Because of its relevance to pandemics, climate change, and regulation of emerging technologies, I focus throughout on the difference between risk and uncertainty and urge that in the context of risk, adoption of the maximin principle is usually (not always) a fundamental mistake. Everything depends on the particular numbers, but in general, I aim to bury that rule, not to praise it.

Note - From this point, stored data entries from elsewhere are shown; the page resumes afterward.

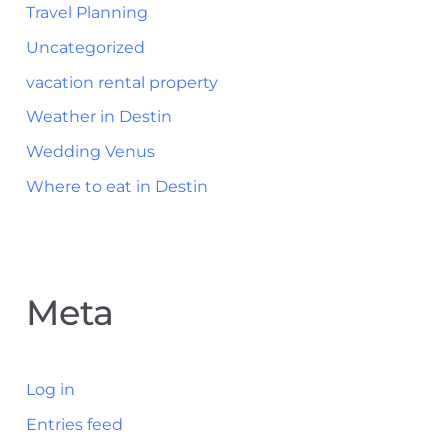
Travel Planning
Uncategorized
vacation rental property
Weather in Destin
Wedding Venus
Where to eat in Destin
Meta
Log in
Entries feed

At the same time, I suggest that it deserves serious attention under identifiable conditions. When regulators really are unable to assign probabilities to outcomes, and when some possible outcomes are catastrophic, the maximin principle can have considerable appeal. Climate change is at least a candidate for this conclusion,23 and something similar might be said for some pandemics and other new or emerging risks, including some that are not even on the horizon.24 But a great deal depends on what is lost by adopting the maximin principle. As we will see, catastrophic risks—of low or uncertain probability—might accompany both regulation and nonregulation.